Having worked at big multichannel retailers for a very long time, I can tell you that I literally refused to embrace your vision for multichannel marketing because it was a "vendor-promoted" vision.

In other words, when a vendor suggests a vision (maybe even based on actual, valid customer feedback), then tries to sell you something as a solution, you become skeptical about embracing multichannel marketing.

Further, there are elements of multichannel marketing and integrated communications that literally don't work --- i.e., don't drive customer response. You measure those things when you work as a Database Marketer at a big multichannel retailer --- but those things you learn are proprietary to that company. You don't communicate those things with vendors trying to sell you solutions.

Akin

Hi Kevin,

Thank you for reading, and thank you for the comment! You have a healthy dose of mistrust in vendors. I imagine that this has been justified more often that not unfortunately.

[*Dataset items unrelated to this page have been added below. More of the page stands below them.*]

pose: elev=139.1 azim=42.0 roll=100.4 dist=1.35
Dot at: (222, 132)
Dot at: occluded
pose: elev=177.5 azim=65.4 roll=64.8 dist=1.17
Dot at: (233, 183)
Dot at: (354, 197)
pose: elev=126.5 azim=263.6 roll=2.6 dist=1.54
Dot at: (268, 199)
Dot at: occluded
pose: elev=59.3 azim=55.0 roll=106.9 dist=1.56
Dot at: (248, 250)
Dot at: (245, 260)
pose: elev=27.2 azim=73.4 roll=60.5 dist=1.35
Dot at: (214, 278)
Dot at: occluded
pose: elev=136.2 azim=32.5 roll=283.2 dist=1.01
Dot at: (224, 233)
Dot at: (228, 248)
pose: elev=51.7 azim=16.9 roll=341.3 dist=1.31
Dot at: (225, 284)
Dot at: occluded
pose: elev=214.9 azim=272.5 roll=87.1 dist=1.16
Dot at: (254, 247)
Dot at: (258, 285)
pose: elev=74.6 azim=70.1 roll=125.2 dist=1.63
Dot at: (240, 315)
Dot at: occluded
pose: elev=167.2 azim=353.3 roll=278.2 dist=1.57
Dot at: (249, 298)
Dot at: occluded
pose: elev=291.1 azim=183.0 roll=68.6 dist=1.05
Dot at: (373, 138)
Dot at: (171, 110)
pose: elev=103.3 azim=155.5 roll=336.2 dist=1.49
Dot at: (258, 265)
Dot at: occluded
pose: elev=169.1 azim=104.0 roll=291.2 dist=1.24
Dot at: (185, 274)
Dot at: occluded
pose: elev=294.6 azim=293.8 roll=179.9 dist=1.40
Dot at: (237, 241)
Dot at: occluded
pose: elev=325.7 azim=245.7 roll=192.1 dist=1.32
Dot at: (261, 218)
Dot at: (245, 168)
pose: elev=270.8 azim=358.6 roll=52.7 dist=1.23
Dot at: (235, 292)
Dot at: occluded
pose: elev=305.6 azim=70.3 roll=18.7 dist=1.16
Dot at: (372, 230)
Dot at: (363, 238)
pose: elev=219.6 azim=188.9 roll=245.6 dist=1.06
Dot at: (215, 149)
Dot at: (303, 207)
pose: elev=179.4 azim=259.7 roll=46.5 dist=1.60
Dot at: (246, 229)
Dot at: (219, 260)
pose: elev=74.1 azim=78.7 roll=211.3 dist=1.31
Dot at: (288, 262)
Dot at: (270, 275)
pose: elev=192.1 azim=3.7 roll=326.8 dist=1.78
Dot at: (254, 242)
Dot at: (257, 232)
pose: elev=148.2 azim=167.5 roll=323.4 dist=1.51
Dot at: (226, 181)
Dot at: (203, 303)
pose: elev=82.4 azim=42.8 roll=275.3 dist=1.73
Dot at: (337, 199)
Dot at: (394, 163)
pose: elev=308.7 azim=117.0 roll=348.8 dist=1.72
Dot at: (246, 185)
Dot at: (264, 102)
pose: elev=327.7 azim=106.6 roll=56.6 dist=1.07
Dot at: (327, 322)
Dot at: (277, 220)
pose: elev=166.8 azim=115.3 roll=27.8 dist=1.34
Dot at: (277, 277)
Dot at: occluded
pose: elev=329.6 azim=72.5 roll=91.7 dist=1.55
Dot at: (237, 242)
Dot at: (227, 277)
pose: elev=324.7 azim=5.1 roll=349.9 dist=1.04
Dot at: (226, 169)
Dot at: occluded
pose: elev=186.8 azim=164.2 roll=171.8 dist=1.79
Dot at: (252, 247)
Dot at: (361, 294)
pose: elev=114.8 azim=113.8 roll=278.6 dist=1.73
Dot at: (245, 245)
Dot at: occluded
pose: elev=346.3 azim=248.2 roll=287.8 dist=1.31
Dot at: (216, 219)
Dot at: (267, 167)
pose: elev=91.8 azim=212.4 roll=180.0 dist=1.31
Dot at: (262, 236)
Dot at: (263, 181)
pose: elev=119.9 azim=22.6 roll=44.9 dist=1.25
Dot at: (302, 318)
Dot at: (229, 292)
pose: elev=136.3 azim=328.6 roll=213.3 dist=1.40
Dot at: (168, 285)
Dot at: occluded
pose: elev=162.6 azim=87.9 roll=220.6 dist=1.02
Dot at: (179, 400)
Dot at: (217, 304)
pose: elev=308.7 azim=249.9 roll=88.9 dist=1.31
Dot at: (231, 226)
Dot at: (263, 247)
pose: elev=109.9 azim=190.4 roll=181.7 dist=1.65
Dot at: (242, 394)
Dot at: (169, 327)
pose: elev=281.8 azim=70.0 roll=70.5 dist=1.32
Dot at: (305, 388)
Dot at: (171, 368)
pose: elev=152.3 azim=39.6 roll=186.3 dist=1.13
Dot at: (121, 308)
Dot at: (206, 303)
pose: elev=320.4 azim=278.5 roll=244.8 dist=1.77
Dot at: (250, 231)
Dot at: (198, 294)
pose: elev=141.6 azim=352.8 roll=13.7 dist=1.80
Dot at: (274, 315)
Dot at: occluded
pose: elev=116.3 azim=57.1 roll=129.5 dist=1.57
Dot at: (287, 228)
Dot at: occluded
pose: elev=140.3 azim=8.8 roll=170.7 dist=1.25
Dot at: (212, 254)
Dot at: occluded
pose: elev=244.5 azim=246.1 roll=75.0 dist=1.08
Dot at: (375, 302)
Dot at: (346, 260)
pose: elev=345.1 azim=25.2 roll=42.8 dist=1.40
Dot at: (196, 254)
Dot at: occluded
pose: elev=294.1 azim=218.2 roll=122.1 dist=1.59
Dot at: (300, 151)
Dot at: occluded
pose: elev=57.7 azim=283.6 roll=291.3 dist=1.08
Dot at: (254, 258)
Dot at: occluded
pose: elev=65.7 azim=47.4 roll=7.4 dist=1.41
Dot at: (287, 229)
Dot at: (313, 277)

In this case however, I was quoting from books by various authors and not making up any vision. For example, these researchers have measured to confirm that an orchestrated crosschannel marketing campaign typically raises response rates and brand recognition beyond uncoordinated ad campaigns. That means potentially more results from your marketing dollars if you can implement multichannel marketing efficiently.

But how would you know that your company is breaking even on multichannel marketing unless you measure it so that you can improve results over time?

Do you happen to have a blog somewhere as it would be of great interest to hear your view of multichannel retailing as much as you are willing to share publicly.

Thank you for reading and keep the comments coming!

Kevin Hillstrom

You'll be happy to know that I am very fond of one vendor in particular ... Unica! You're great folks helped us with Affinium at Nordstrom.

There are about a half-dozen vendors I've worked with in my industry that I fully support. On average, their people and products sell themselves. I get frustrated with all the advice about how a brand 'has to do these six things', etc.

At a conference last week, a presenter (from a reputable vendor) told an audience of humble small business owners that if they didn't make changes to their shopping cart experience, it would be "death".

By the way, he sold a product that helped businesses make enhancements to their shopping cart experiences.

Akin

Thank you for the kudos Kevin! My colleagues and I are much obliged. As a vendor one is always one step away from making a biased pitch. It just amounts to bad marketing when that happens. Makes me appreciate the great intellectual effort that marketers like yourself invest when you are promoting convenience/value rather than: "Me, me, me".